[Human pose images with coordinates]
---*---

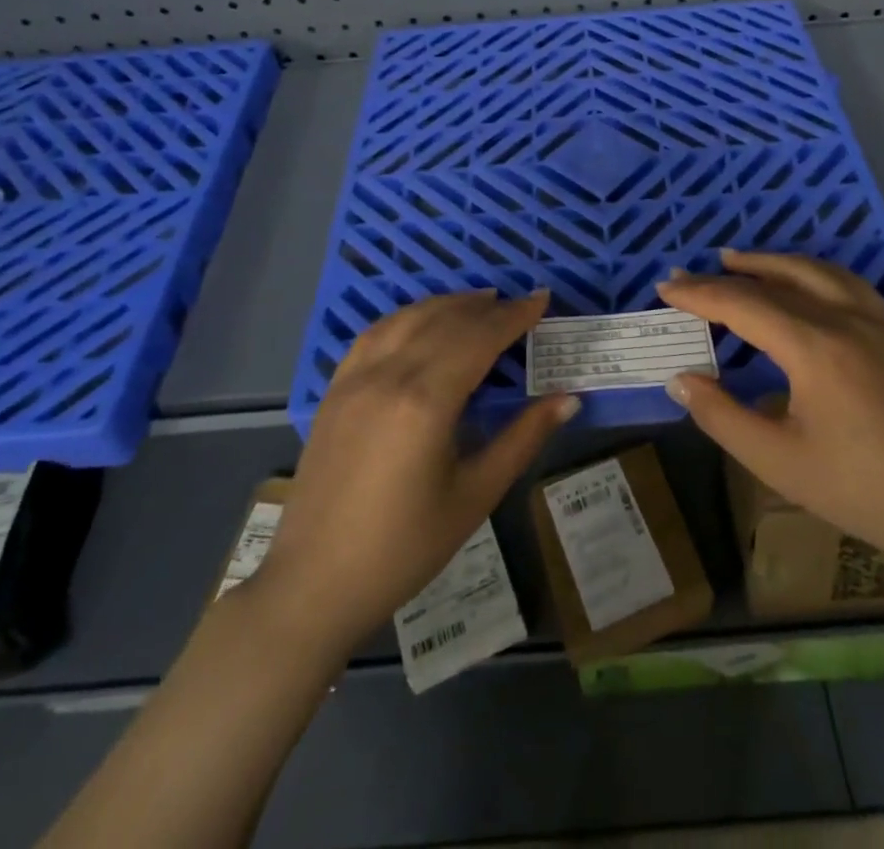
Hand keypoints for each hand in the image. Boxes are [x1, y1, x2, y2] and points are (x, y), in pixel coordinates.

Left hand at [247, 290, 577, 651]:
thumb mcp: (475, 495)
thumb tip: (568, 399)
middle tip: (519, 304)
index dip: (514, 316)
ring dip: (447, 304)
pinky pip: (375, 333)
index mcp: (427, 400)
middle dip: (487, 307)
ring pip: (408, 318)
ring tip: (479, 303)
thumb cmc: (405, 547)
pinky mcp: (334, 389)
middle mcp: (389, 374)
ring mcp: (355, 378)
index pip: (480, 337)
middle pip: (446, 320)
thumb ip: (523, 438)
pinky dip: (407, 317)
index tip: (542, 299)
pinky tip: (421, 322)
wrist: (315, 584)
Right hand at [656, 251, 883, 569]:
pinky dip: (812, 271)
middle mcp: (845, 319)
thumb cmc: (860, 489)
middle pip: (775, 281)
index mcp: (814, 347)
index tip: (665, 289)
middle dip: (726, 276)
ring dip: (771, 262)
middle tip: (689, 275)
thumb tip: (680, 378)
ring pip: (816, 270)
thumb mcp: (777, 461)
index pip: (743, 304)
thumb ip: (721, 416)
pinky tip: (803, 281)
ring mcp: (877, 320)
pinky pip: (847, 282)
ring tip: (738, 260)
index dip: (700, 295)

---*---

## WORK REQUEST
Transcribe all the data word for word; the images stay out.

## ANSWER AREA
Hand keypoints for each hand in the image. Boxes are [x1, y1, x2, y2] and points are (x, y), in pixel coordinates.

Left hand at [247, 290, 577, 651]:
thumb mcp: (475, 495)
thumb tip: (568, 399)
middle tip: (519, 304)
index dip: (514, 316)
ring dip: (447, 304)
pinky pip: (375, 333)
index mcp: (427, 400)
middle dip: (487, 307)
ring pip: (408, 318)
ring tip: (479, 303)
thumb cmc: (405, 547)
pinky mcp: (334, 389)
middle mcp: (389, 374)
ring mcp: (355, 378)
index pip: (480, 337)
middle pip: (446, 320)
thumb ip: (523, 438)
pinky dip: (407, 317)
index tip: (542, 299)
pinky tip: (421, 322)
wrist: (315, 584)
Right hand at [656, 251, 883, 569]:
pinky dip: (812, 271)
middle mcp: (845, 319)
thumb cmc: (860, 489)
middle pip: (775, 281)
index mcp: (814, 347)
index tip: (665, 289)
middle dip: (726, 276)
ring dip: (771, 262)
middle tip: (689, 275)
thumb tip: (680, 378)
ring pip: (816, 270)
thumb mcp: (777, 461)
index pip: (743, 304)
thumb ip: (721, 416)
pinky tip: (803, 281)
ring mcp: (877, 320)
pinky pip: (847, 282)
ring tip: (738, 260)
index dip: (700, 295)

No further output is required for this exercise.